Do Expunged or Sealed Records Show Up For Immigration Purposes?

Even if your criminal records were expunged or sealed, past crimes may still cause you trouble with immigration applications.

An "expungement" is the deletion of a person’s entire criminal conviction record from any court, police record, or criminal justice agency. Different U.S. states take different approaches to expungement, but in general if the court expunges (or "seals") your criminal record, then within the context of the criminal justice system, you are considered to never have committed a crime at all.

In the immigration context, it’s a different matter. Though expungement may seems like a blessing, given that a criminal conviction can prevent a foreign national from entering the United States or cause a foreign national to be deported from the United States, it doesn’t necessarily work the way you’d expect. For immigration purposes a criminal conviction will always exist, no matter whether a court expunges your record or not.

That said, even if you do have a criminal record – expunged, sealed, or not – you may still be able to immigrate to the United States. It depends on such factors as the facts or your case, the nature of the crime, and the sentence.

Effect of Expungement or Record Sealing on Coming to the United States (“Inadmissibility”)

If you have been convicted of a crime in either your home country or the U.S., you may be “inadmissible” to the United States. Being inadmissible means that even if you qualify for a visa or green card, immigration officials can still refuse to let you enter the country because of some condition in your past. Even if your criminal record is expunged, you may still be found inadmissible because of your conviction.

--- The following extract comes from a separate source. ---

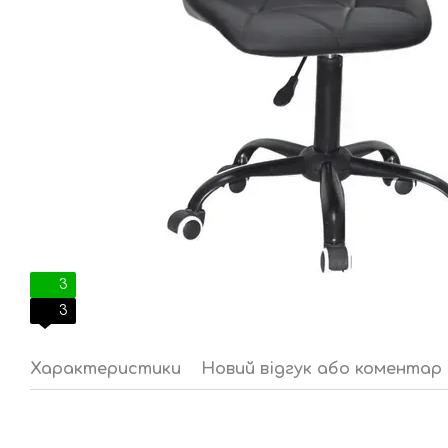
3
3
Характеристики
Новий відгук або коментар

However, immigration law provides various "waivers" of inadmissibility. If you apply for and are granted a waiver, then you will be allowed to enter the U.S. notwithstanding your criminal conviction.

Nonimmigrant Waivers

To obtain a nonimmigrant waiver (that is, a waiver that allows you to obtain a nonimmigrant visa such as a B visa or an H-1B visa to enter the U.S.), you must prove to the U.S. government that your entry would not threaten the country or its citizens. To do so, you must file a waiver application that addresses the following three criteria:

1. any risk of harm to you would pose to the U.S. society

2. the seriousness of your conviction(s)

3. your reasons for wishing to enter the United States.

The Board of Immigration Appeals (B.I.A.) outlined these criteria in the immigration case Matter of Hranka, so the nonimmigrant waiver is sometimes referred to as the Hranka waiver. The U.S. consulate in your home country can provide you with detailed information on how to file the Hranka waiver application, and typically you file it with that consulate. If the consulate recommends that the U.S. government grant the waiver, the consulate will forward your application to the Admissibility Review Office (ARO). If the ARO grants your waiver, the consulate will issue your visa and you can enter the United States.

Immigrant Waivers

You will also need a waiver to enter the U.S. if you are immigrating (obtaining a green card or immigrant visa). The immigrant waiver is called an I-601 waiver. Not just anyone can apply for an I-601 waiver. To apply, the applicant must have a "qualifying relative," which means a U.S. citizen or lawful permanent resident spouse, parent, or child (the child must be both unmarried and under the age of 21 to be a qualifying relative).

In addition to having a qualifying relative, the applicant must show that the qualifying relative would suffer extreme hardship if the U.S. refused to let the applicant enter the country.

Currently, an applicant files an I-601 waiver application at a U.S.consulate abroad. However, the procedures for filing an I-601 waiver are currently undergoing drastic revision, which will ultimately allow some applicants to file for these waivers from inside the United States. These changes have not been fully implemented yet and the I-601 process is unclear right now as the government prepares to transition from processing waivers abroad to processing waivers in the country. It is highly recommended you consult an immigration attorney before filing an I-601 waiver application.

Effect of Expungement on Rights to Stay in the United States

If you are convicted of a crime while you are lawfully in the U.S., the government may deport you back to your home country.

Deportation can happen to two types of foreign nationals:

  • foreign nationals who are in the U.S. with a nonimmigrant visa (such as a B visa or an H-1B visa) and
  • foreign nationals who have their green cards (lawful permanent residents).

(Of course, deportation can also happen to foreign nationals who are in the country illegally, whether they’ve been convicted of a crime or not.)

First, if you commit a crime while in the U.S. with a nonimmigrant visa, the government takes the view that you have violated the conditions of your visa and should be deported. It may be possible to avoid deportation, but you must contact a skilled immigration attorney specializing in criminal convictions in order to remain in the country.

Second, if you have a green card, committing a crime can result in the loss of your green card and deportation (removal). It may be possible to avoid deportation, but anyone in this situation should contact an immigration attorney who can assist with this serious issue.